*** The data ***
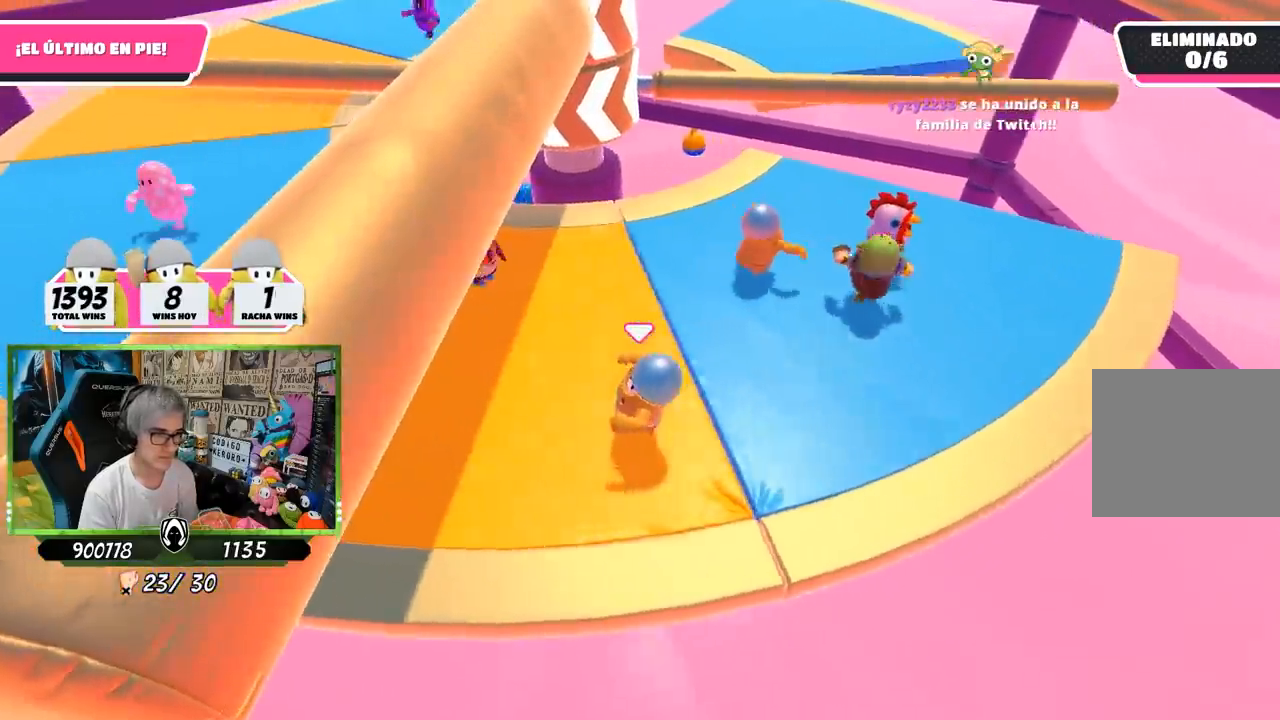
{"buttons": [], "left_stick": "right", "right_stick": "center", "events": [[167, "right_stick", "center"], [367, "left_stick", "up-right"], [433, "left_stick", "right"]]}
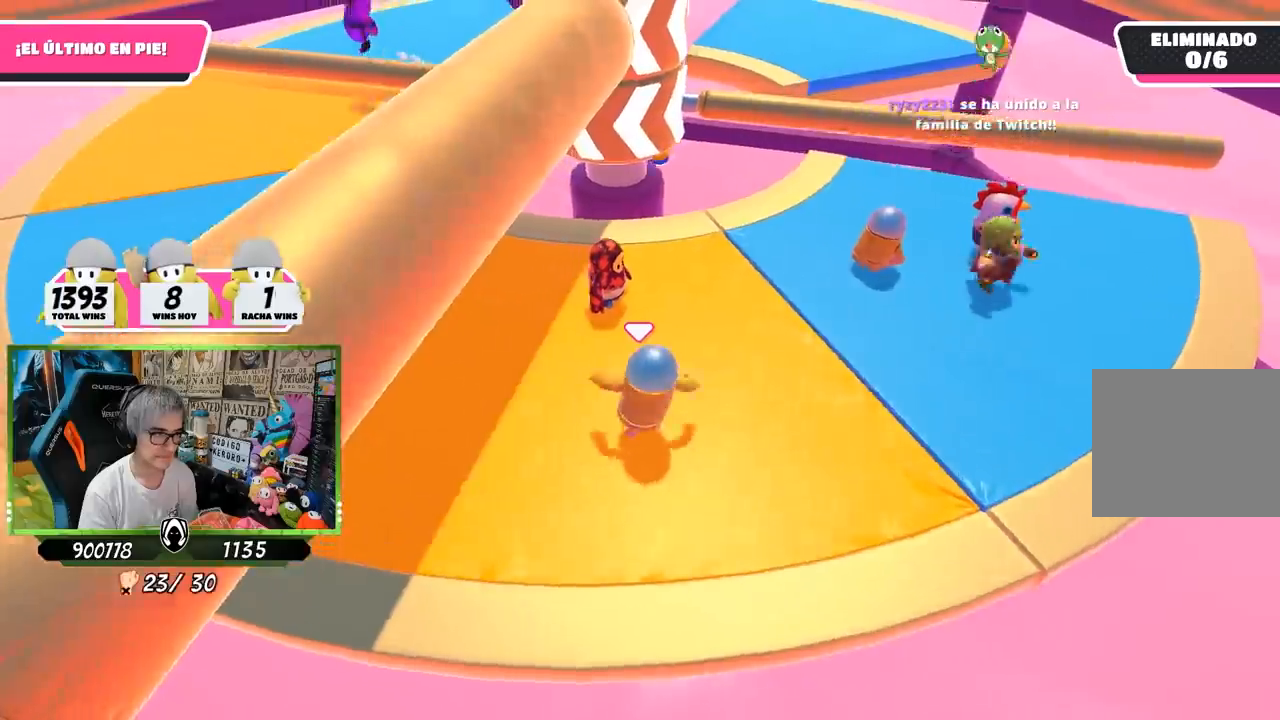
{"buttons": [], "left_stick": "down", "right_stick": "center", "events": [[300, "left_stick", "down-right"], [467, "left_stick", "down"]]}
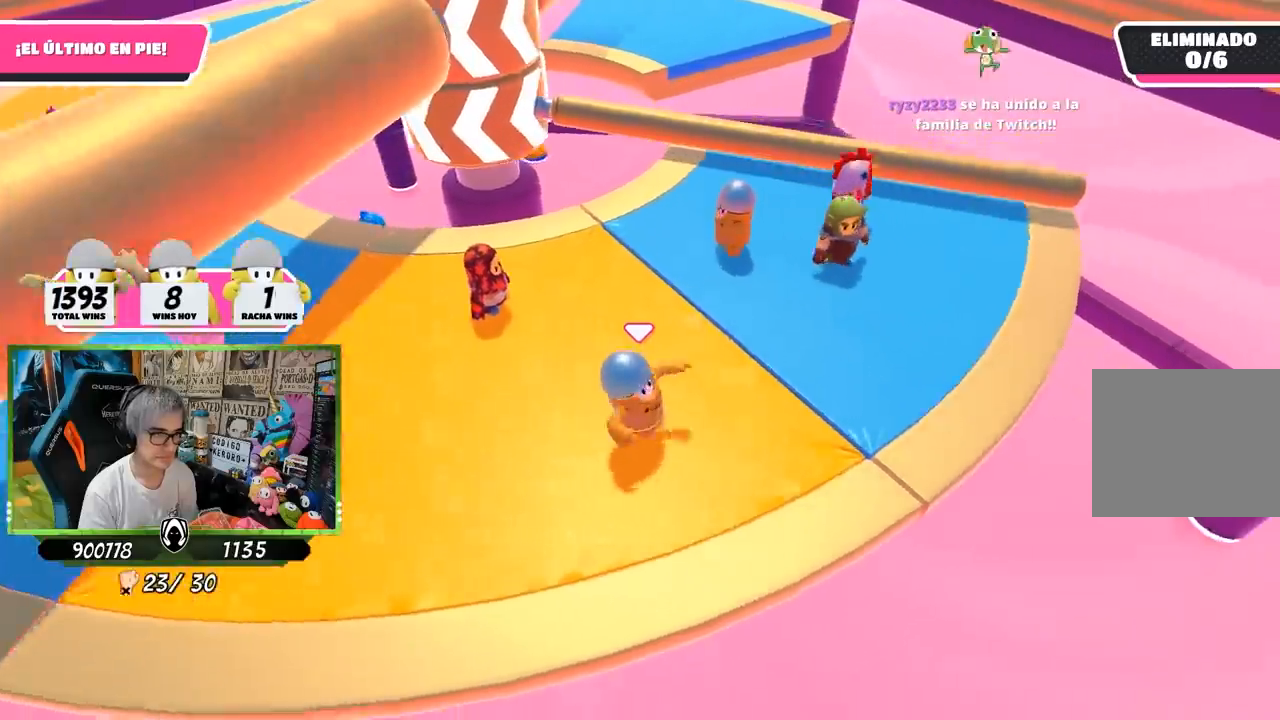
{"buttons": [], "left_stick": "up-left", "right_stick": "center", "events": [[67, "left_stick", "left"], [450, "left_stick", "up-left"]]}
*** End of The data ***
Print the preceding material over again exactly. Please leave the pictures out.

{"buttons": [], "left_stick": "right", "right_stick": "center", "events": [[167, "right_stick", "center"], [367, "left_stick", "up-right"], [433, "left_stick", "right"]]}
{"buttons": [], "left_stick": "down", "right_stick": "center", "events": [[300, "left_stick", "down-right"], [467, "left_stick", "down"]]}
{"buttons": [], "left_stick": "up-left", "right_stick": "center", "events": [[67, "left_stick", "left"], [450, "left_stick", "up-left"]]}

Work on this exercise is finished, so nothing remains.